As required by 28 U.S.C. § 636(b) and Fed. R. Civ. P. 72(b), the Court has reviewed the comprehensive findings of the Magistrate Judge and considered de novo all of the filings in this matter. Upon consideration of the foregoing, the Court finds that the Report and Recommendation (Doc. 48) should be and is hereby ADOPTED in its entirety.
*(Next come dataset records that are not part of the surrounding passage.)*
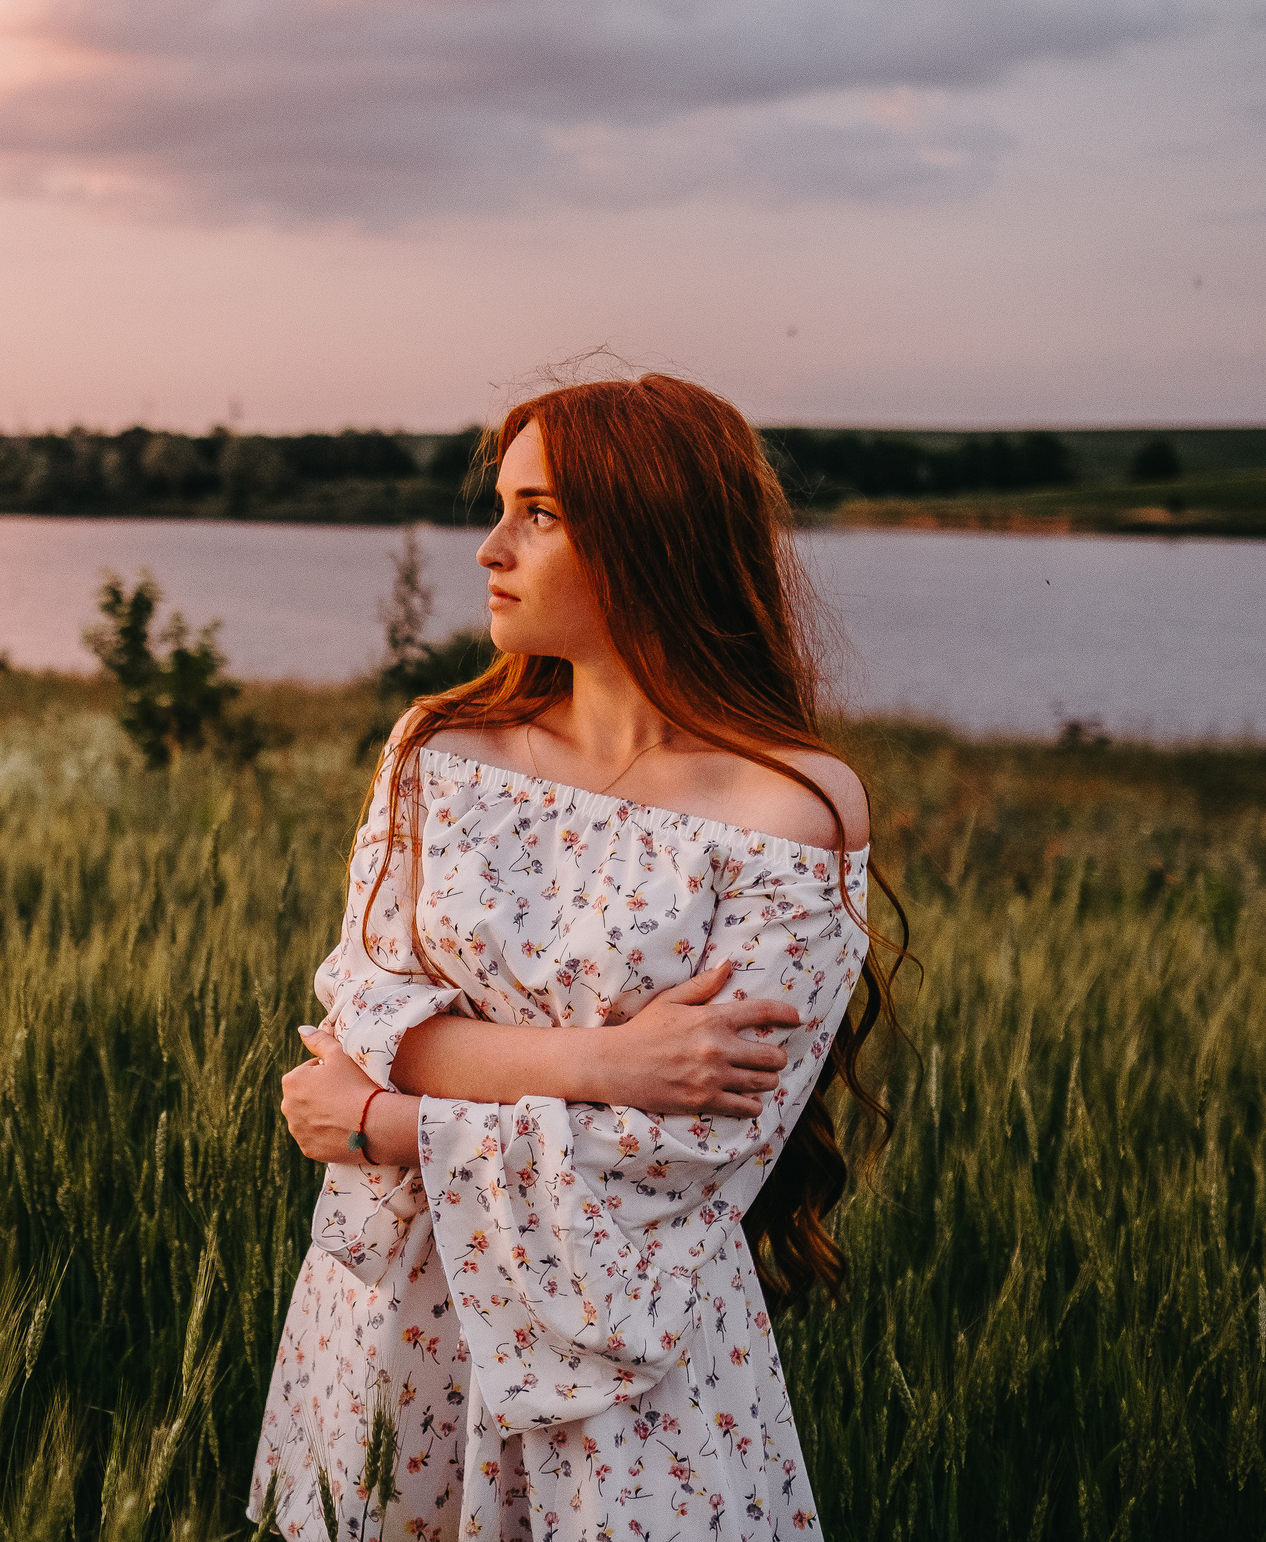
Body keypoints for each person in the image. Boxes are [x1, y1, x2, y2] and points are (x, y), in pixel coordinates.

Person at [251, 374, 906, 1541]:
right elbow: (360, 1014)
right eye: (502, 507)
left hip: (626, 1380)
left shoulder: (791, 809)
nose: (491, 549)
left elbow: (692, 1154)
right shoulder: (439, 751)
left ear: (653, 532)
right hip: (391, 1328)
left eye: (539, 514)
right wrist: (609, 1065)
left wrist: (386, 1126)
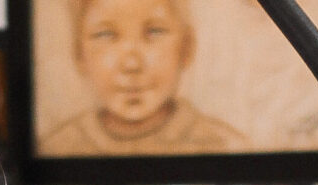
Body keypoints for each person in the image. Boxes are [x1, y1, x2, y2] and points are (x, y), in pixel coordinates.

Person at [39, 0, 243, 159]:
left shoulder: (222, 144)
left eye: (154, 31)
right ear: (79, 53)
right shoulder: (57, 146)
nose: (131, 64)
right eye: (106, 34)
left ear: (187, 46)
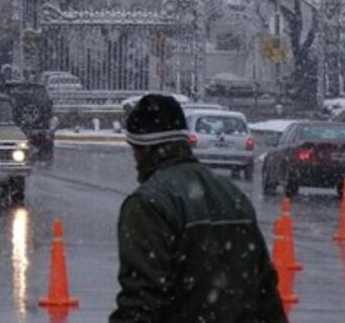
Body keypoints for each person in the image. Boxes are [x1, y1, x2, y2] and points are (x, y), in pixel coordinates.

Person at [109, 94, 286, 323]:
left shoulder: (148, 204)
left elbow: (141, 299)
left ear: (143, 149)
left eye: (134, 149)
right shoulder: (232, 195)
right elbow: (265, 289)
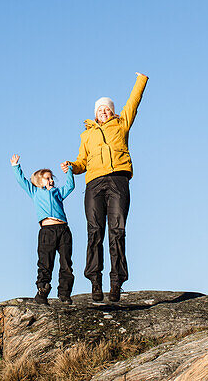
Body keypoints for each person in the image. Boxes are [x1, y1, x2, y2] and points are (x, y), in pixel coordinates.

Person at [61, 72, 148, 304]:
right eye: (100, 110)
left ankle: (116, 283)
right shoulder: (86, 135)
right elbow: (82, 162)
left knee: (117, 231)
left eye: (107, 109)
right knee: (94, 231)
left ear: (112, 111)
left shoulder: (121, 125)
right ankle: (95, 282)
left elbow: (133, 103)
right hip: (94, 184)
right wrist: (72, 166)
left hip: (118, 180)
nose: (104, 112)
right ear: (95, 114)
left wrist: (141, 80)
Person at [10, 154, 76, 304]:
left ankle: (65, 294)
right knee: (45, 263)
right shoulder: (35, 192)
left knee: (66, 263)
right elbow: (22, 181)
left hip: (63, 230)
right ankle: (42, 291)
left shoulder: (58, 193)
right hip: (47, 232)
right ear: (39, 181)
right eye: (47, 178)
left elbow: (70, 186)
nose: (51, 180)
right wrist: (16, 166)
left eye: (52, 178)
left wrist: (69, 171)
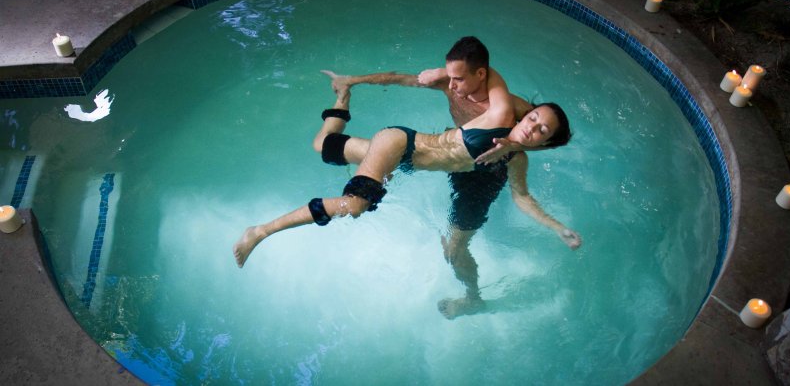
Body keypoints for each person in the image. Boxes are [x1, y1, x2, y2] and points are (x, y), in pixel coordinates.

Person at [232, 56, 582, 317]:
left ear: (543, 144)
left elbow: (521, 197)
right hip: (401, 145)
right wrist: (442, 74)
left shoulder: (516, 159)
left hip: (428, 165)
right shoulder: (495, 112)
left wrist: (558, 227)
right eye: (534, 118)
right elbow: (482, 73)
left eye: (541, 131)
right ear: (528, 111)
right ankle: (260, 231)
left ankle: (472, 298)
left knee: (323, 147)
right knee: (354, 205)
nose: (532, 127)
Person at [312, 37, 566, 318]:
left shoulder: (510, 114)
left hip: (480, 177)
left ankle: (473, 299)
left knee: (453, 251)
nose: (453, 84)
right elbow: (401, 79)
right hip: (443, 151)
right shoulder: (452, 84)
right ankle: (348, 111)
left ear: (479, 74)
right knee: (325, 146)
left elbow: (524, 163)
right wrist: (352, 81)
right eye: (451, 77)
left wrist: (555, 225)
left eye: (458, 77)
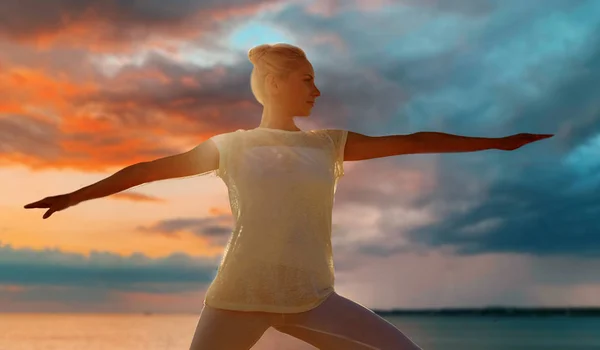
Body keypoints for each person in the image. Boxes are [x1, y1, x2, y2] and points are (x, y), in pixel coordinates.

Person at [24, 43, 552, 349]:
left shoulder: (329, 146)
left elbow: (413, 141)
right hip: (238, 293)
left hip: (312, 294)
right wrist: (74, 196)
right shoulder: (229, 148)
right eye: (307, 80)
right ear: (275, 83)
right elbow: (145, 171)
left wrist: (496, 143)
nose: (316, 92)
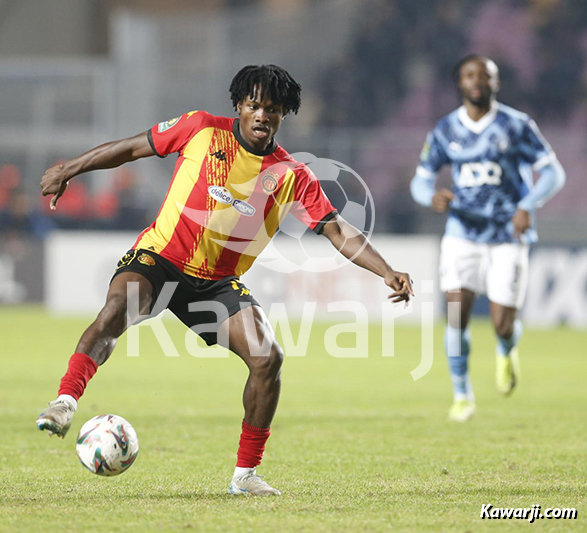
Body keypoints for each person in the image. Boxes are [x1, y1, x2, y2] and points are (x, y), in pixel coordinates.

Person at [37, 65, 414, 495]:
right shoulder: (199, 129)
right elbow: (129, 149)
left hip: (216, 285)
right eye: (254, 105)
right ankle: (65, 403)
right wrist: (70, 168)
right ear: (239, 104)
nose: (261, 116)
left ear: (284, 115)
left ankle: (245, 476)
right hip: (161, 259)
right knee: (116, 311)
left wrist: (387, 270)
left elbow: (336, 228)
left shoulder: (291, 175)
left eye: (272, 109)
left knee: (268, 359)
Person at [410, 55, 566, 422]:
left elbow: (553, 174)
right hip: (462, 235)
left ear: (496, 83)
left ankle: (507, 349)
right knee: (455, 315)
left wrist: (528, 204)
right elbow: (421, 179)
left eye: (486, 75)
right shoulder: (445, 130)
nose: (477, 80)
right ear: (459, 82)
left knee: (502, 323)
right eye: (470, 74)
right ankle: (462, 393)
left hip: (507, 236)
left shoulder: (516, 125)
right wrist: (429, 196)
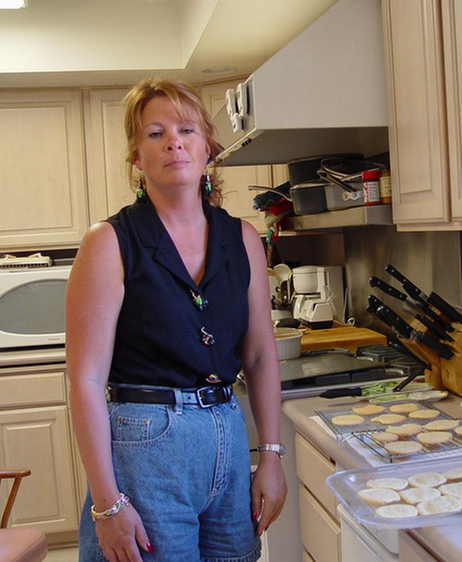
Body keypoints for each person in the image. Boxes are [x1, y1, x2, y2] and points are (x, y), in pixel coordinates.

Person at [66, 77, 287, 562]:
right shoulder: (108, 244)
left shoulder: (244, 240)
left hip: (227, 437)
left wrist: (270, 454)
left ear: (208, 147)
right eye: (155, 133)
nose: (174, 142)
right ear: (136, 156)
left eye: (186, 129)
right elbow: (84, 381)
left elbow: (259, 355)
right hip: (145, 449)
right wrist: (106, 504)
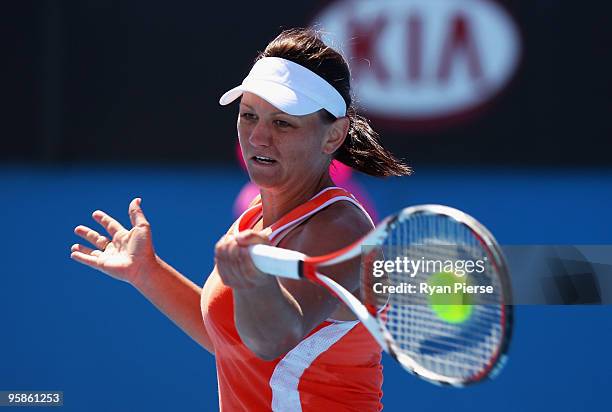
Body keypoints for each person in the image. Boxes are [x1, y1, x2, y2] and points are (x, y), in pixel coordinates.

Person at [70, 28, 410, 411]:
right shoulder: (255, 218)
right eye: (249, 116)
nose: (258, 137)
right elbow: (233, 343)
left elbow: (273, 341)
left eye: (283, 123)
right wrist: (147, 273)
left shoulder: (341, 231)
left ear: (333, 136)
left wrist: (254, 285)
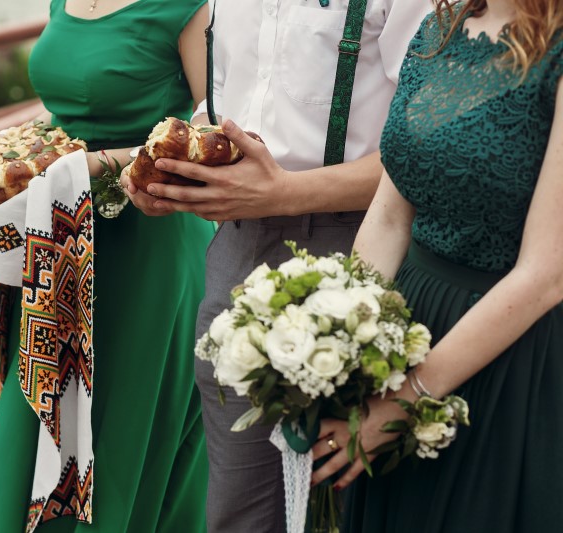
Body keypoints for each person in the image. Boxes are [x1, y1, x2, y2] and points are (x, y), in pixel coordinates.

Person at [120, 0, 430, 531]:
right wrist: (177, 171)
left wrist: (287, 192)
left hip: (365, 246)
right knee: (240, 509)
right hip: (236, 252)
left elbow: (429, 146)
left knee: (350, 503)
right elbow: (223, 107)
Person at [0, 0, 214, 531]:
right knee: (37, 416)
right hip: (60, 241)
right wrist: (18, 159)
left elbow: (212, 139)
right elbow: (66, 113)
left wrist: (90, 167)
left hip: (147, 241)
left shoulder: (192, 8)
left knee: (113, 435)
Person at [305, 0, 563, 531]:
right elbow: (390, 215)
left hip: (512, 355)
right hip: (410, 324)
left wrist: (406, 400)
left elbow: (546, 274)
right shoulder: (440, 29)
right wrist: (347, 342)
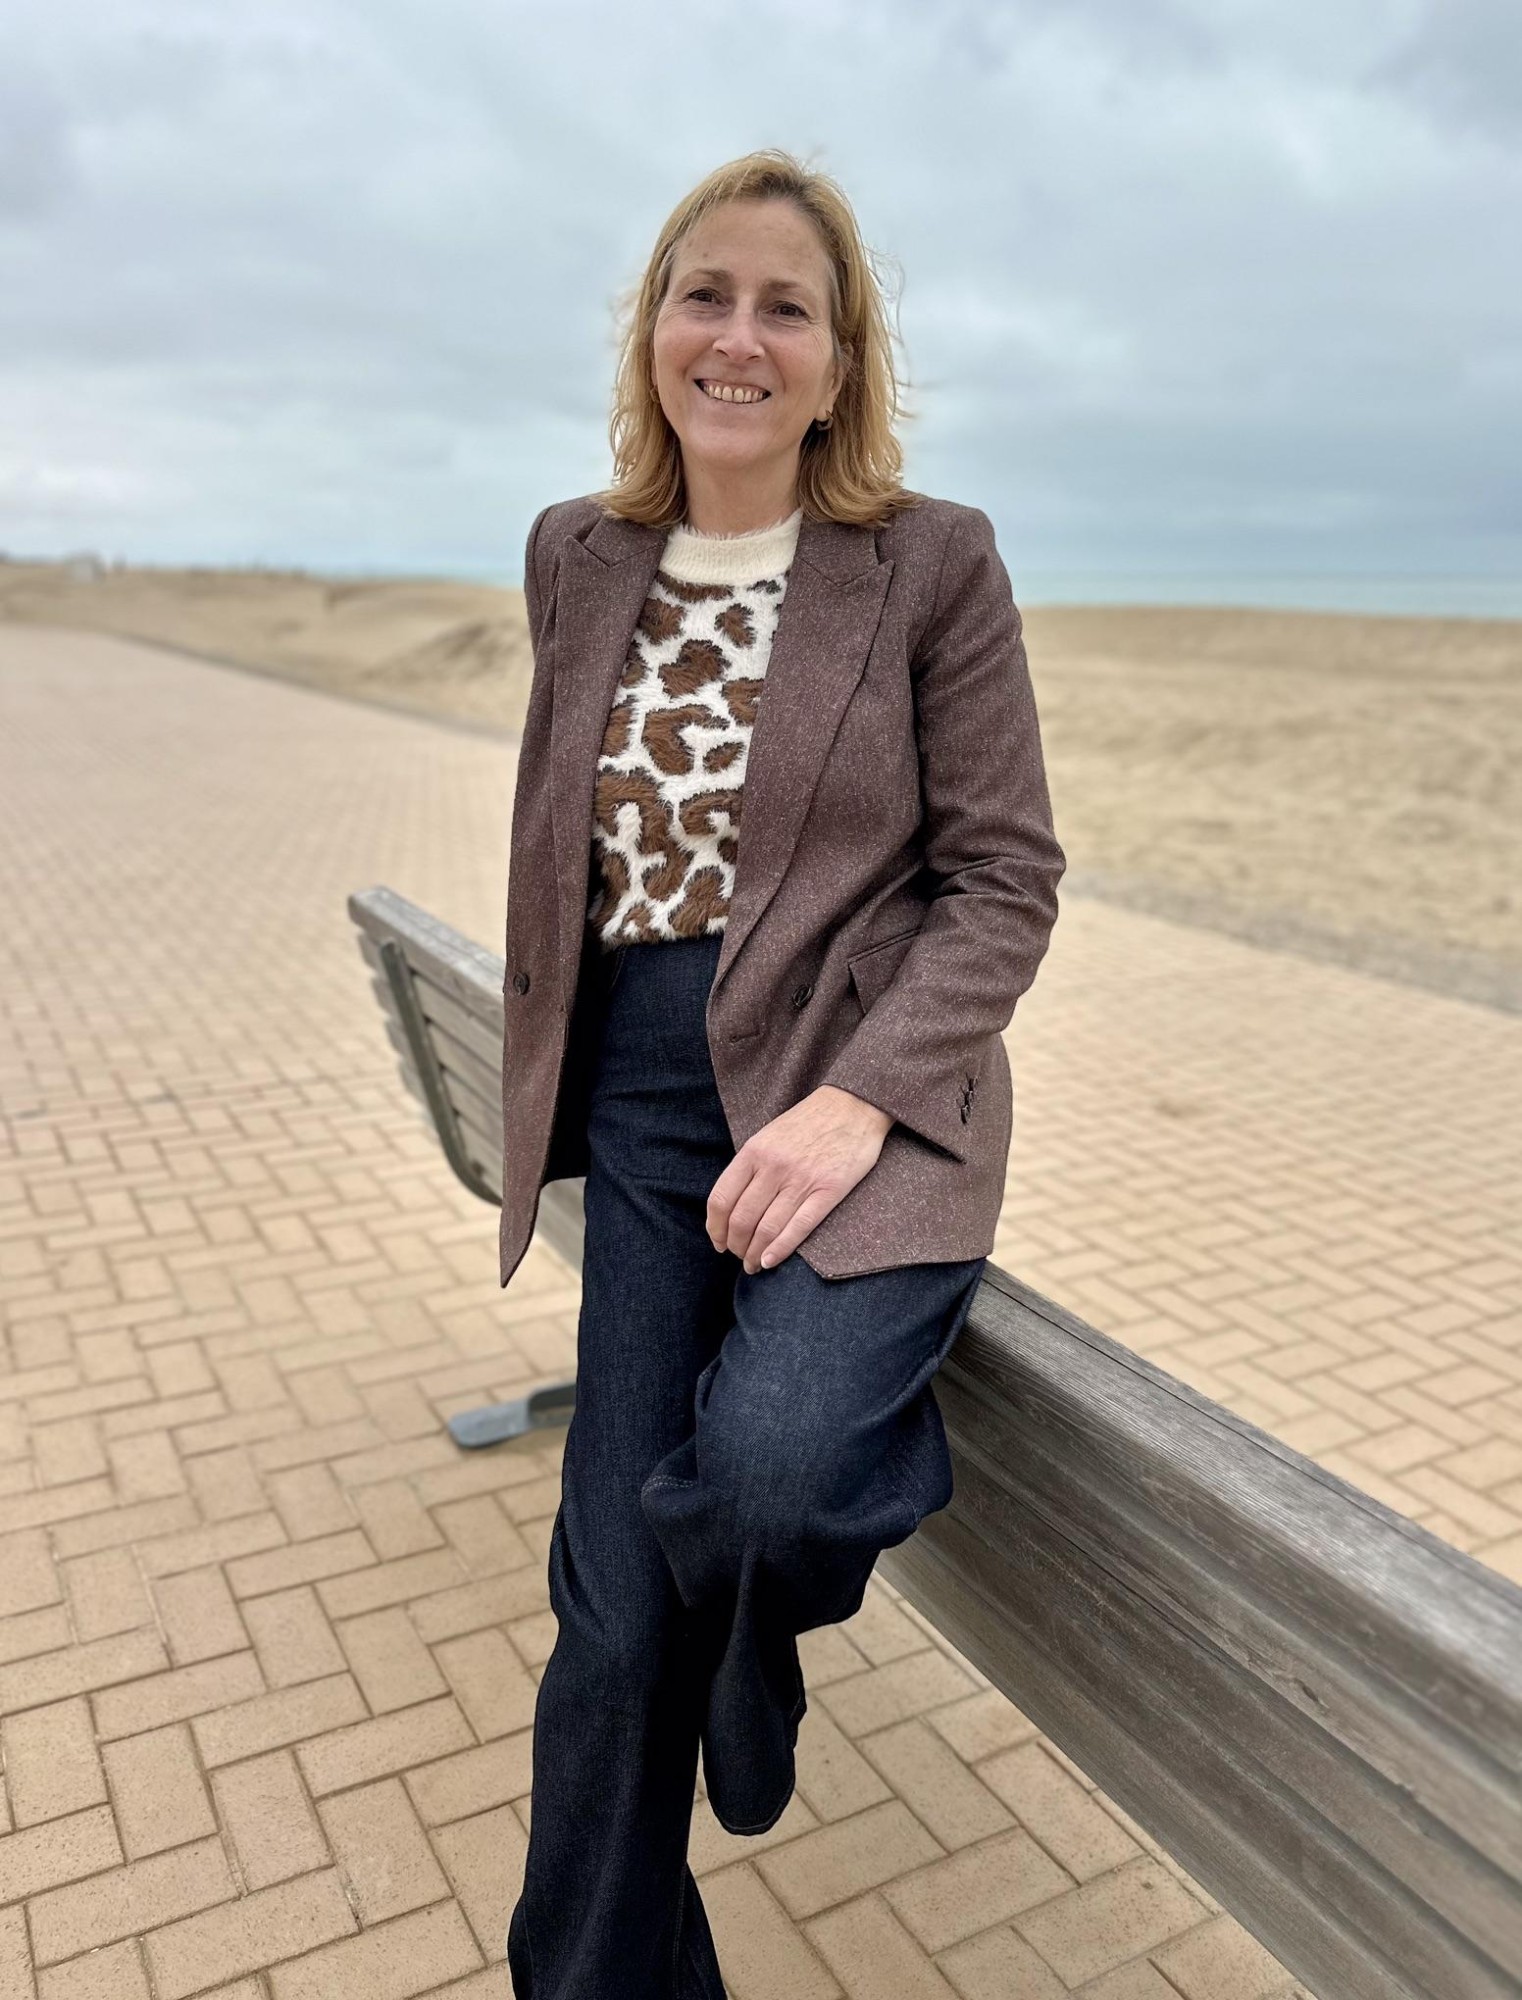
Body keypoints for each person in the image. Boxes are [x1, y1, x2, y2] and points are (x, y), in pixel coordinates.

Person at [500, 146, 1066, 2000]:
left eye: (785, 308)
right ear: (653, 331)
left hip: (859, 1098)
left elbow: (1005, 877)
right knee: (606, 1627)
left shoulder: (930, 560)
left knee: (766, 1485)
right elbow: (566, 845)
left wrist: (857, 1099)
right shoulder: (575, 553)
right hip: (646, 1115)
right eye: (704, 295)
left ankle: (742, 1667)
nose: (737, 337)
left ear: (839, 363)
Accordingly, for the reasons stated above:

1) Defendants' motion for summary judgment (Doc. 40) is GRANTED; 2) Plaintiff's complaint (Doc. 3) is DISMISSED with prejudice; 3) Defendants' motion to strike (Doc. 56) is DENIED; 4) The Clerk shall enter judgment accordingly, whereupon this case is TERMINATED on the docket of this Court; and 5) The Court certifies that, pursuant to 28 U.S.C. § 1915(a)(3), an appeal of this Order would not be taken in good faith and therefore DENIES Plaintiff leave to appeal in forma pauperis. See McGore v. Wrigglesworth, 114 F.3d 601 (6th Cir. 1997).

IT IS SO ORDERED.

FootNotes


1. Plaintiff states that the relevant pepper spray incident occurred on August 24, 2017. However, the record reflects that the incident occurred on July 24, 2017.